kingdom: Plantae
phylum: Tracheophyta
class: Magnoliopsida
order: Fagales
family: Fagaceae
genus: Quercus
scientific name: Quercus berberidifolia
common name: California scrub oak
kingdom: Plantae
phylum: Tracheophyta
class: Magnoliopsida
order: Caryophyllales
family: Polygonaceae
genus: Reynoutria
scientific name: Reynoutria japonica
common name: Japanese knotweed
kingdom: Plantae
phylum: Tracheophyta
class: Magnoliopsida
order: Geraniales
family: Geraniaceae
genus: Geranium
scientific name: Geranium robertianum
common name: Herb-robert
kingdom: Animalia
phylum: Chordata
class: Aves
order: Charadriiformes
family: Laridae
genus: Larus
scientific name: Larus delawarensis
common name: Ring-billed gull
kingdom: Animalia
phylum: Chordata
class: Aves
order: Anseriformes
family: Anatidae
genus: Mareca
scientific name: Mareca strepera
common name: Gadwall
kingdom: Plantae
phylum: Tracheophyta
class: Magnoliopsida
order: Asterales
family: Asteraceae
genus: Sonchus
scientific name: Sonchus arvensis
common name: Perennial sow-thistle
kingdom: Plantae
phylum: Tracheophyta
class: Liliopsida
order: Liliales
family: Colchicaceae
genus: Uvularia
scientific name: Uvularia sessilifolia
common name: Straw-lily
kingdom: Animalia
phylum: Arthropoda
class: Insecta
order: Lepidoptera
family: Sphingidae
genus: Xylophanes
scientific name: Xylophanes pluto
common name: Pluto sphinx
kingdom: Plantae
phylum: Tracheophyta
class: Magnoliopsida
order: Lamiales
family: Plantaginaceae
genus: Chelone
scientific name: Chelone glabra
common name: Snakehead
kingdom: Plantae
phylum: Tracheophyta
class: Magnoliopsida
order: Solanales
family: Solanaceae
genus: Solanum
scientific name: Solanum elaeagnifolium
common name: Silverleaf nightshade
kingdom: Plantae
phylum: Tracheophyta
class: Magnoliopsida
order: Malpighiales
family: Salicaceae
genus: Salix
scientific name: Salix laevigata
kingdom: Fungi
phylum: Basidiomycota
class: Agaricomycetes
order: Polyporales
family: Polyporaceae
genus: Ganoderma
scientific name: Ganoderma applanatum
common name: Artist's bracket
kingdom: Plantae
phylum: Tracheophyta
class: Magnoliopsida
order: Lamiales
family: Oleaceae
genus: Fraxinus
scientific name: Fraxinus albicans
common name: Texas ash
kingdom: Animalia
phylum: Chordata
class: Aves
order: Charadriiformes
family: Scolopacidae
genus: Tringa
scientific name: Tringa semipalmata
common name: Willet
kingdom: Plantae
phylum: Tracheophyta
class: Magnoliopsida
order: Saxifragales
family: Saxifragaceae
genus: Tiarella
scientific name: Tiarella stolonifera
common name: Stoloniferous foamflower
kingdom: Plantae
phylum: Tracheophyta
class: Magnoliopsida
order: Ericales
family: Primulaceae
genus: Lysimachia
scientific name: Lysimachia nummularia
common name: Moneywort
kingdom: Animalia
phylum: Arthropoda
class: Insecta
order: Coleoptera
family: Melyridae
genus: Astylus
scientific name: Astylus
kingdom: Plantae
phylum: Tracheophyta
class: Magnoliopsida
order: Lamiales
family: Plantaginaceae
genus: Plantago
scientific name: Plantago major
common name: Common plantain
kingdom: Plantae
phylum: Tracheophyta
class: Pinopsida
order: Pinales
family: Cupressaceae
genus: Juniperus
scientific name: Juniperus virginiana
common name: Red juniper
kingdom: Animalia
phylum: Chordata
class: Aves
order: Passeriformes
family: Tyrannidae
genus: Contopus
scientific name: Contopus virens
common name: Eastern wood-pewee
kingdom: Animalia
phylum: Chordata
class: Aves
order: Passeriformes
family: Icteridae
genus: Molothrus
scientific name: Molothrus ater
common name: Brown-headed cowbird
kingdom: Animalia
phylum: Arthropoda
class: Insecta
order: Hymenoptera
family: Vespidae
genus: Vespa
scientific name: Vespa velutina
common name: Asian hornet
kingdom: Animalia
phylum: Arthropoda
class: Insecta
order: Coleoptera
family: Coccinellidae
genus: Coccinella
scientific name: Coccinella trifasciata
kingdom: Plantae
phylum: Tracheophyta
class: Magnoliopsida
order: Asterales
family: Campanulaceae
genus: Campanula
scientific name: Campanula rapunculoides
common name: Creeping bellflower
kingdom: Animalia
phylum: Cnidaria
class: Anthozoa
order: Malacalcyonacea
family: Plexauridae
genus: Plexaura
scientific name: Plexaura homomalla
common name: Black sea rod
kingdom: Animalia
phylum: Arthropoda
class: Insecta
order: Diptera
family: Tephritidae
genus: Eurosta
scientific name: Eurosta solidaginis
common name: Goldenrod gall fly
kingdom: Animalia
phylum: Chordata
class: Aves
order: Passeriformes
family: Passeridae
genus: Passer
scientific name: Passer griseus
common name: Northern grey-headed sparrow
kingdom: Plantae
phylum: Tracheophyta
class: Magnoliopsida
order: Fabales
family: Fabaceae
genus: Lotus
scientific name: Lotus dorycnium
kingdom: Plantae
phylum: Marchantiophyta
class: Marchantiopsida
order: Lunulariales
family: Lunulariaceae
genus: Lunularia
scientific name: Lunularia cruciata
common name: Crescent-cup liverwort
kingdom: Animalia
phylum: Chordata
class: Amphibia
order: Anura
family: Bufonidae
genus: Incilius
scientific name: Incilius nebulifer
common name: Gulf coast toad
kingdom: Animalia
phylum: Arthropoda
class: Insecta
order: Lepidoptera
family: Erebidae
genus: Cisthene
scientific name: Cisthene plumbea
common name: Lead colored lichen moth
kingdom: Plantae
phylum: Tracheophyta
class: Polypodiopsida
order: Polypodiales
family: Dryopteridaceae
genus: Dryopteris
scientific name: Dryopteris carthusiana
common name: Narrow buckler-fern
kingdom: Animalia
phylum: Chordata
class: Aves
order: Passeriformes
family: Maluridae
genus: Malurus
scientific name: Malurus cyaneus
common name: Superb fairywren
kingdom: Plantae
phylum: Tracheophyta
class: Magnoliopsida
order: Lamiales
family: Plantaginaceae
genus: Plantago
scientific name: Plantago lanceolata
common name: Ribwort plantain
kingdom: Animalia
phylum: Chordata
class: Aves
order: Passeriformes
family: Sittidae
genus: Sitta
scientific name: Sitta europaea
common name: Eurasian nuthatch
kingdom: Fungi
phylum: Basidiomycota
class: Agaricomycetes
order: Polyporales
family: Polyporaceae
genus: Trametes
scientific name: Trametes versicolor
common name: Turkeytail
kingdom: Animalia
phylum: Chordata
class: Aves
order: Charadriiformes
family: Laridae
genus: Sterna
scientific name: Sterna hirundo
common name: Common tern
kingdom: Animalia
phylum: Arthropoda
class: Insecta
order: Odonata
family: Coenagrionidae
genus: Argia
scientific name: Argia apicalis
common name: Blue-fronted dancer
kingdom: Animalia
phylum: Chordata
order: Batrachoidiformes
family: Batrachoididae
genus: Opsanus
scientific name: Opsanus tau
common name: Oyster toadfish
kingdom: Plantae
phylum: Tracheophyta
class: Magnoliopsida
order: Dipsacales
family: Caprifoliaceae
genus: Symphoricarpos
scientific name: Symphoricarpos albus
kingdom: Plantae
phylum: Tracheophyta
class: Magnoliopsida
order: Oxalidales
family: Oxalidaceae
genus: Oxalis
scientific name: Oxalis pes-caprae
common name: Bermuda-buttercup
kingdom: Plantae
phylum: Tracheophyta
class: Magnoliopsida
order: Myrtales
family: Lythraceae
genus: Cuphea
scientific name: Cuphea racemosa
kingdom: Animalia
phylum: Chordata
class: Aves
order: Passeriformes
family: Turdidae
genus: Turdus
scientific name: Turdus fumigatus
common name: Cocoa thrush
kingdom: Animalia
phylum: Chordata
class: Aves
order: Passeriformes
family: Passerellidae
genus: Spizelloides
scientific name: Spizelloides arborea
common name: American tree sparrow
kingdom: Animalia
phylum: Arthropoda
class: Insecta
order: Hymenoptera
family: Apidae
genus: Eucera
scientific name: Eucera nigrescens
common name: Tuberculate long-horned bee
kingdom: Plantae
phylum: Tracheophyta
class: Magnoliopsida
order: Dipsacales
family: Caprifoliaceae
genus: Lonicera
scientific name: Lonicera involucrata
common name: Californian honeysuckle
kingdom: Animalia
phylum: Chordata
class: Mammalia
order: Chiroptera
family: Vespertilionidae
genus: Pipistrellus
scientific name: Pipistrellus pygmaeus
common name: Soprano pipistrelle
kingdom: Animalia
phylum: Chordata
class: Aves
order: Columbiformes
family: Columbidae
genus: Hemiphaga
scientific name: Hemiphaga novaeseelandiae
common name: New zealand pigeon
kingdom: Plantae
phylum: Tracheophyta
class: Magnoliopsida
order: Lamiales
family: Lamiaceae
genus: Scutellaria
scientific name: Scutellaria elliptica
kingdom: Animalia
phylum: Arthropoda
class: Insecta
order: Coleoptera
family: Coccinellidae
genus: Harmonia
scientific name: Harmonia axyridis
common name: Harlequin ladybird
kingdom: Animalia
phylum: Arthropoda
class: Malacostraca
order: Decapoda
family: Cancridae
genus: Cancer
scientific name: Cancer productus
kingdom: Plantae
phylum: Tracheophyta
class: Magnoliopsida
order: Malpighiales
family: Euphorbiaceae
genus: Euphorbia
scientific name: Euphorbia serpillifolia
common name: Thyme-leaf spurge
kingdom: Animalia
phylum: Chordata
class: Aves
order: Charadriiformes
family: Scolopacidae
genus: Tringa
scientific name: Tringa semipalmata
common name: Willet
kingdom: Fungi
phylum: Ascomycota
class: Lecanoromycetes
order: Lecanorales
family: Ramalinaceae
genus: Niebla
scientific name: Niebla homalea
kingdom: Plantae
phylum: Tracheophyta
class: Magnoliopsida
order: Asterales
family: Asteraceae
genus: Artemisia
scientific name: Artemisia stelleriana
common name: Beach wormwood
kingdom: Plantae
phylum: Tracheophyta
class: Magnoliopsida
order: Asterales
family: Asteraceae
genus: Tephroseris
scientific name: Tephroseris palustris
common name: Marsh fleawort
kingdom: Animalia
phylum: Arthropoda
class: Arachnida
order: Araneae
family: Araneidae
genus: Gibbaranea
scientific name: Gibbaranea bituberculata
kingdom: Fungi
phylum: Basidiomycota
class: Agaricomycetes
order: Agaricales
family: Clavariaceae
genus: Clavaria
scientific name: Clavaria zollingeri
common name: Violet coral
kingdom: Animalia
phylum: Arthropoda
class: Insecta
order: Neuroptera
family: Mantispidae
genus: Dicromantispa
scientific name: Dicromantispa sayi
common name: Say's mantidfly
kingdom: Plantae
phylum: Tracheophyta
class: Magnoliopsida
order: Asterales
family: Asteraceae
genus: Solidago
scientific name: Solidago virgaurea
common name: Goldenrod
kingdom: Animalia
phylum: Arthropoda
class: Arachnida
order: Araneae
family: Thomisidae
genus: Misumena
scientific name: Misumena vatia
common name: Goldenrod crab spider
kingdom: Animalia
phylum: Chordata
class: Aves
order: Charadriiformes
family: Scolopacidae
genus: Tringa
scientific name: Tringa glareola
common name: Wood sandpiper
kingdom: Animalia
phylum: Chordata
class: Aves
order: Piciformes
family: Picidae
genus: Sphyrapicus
++++++++++++++++++++
→ **Exercise**:
Copy out the lines from the first one through the line containing "order: Geraniales", both included, without any changes.

→ **Response below**:
kingdom: Plantae
phylum: Tracheophyta
class: Magnoliopsida
order: Fagales
family: Fagaceae
genus: Quercus
scientific name: Quercus berberidifolia
common name: California scrub oak
kingdom: Plantae
phylum: Tracheophyta
class: Magnoliopsida
order: Caryophyllales
family: Polygonaceae
genus: Reynoutria
scientific name: Reynoutria japonica
common name: Japanese knotweed
kingdom: Plantae
phylum: Tracheophyta
class: Magnoliopsida
order: Geraniales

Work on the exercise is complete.